Near term (next 6–18 months)
- Bias toward continued shekel strength, but capped. Morgan Stanley flagged scope for the dollar to fall a further ~10% by end-2026; some desks floated levels as strong as ₪2.40. UBS, however, expected the Bank of Israel to intervene with FX purchases if the dollar approached ₪2.80, to prevent an over-shoot that would hurt exporters.
- Lower rates. Bank of Israel economists implied further cuts toward a policy rate around 3.5% by end-2026 and near 3% in the first half of 2027, as inflation stays in-band.
- Base case. A broadly firm shekel trading in a ₪2.8–3.2 range, with the central bank leaning against excessive appreciation rather than targeting a level.
Three-to-five-year horizon (scenarios, not predictions)

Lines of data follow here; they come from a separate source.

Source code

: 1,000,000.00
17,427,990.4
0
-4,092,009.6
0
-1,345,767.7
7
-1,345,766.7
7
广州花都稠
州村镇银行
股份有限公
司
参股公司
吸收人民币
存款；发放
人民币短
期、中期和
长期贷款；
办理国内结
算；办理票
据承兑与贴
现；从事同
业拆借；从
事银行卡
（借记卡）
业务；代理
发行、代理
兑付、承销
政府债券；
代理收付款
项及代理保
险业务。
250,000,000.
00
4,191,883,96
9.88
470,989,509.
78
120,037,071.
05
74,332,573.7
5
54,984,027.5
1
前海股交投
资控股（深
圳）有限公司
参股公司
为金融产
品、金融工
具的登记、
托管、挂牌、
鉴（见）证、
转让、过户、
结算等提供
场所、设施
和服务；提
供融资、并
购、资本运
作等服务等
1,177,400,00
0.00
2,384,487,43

- Structurally-strong-shekel scenario. If gas exports, the tech surplus and post-war normalisation persist, the shekel's fundamental pull stays strong and the dollar trades structurally below its 2024 levels — periodically tempered by BoI accumulation of reserves.
- Reversion scenario. A firmer global dollar (slower US easing), narrowing rate differentials, or fiscal slippage at home — the deficit is near 3.9% of GDP and debt has climbed to ~68.6% — could pull USD/ILS back toward its longer-run ₪3.2–3.6 band.
- Risk-off scenario. A renewed security escalation would reinstate a war-risk premium and weaken the shekel quickly, as in 2023–2024.
No credible institution publishes a precise multi-year USD/ILS target, and you should distrust anyone who does. The honest 3–5-year statement is a probability-weighted range, not a number.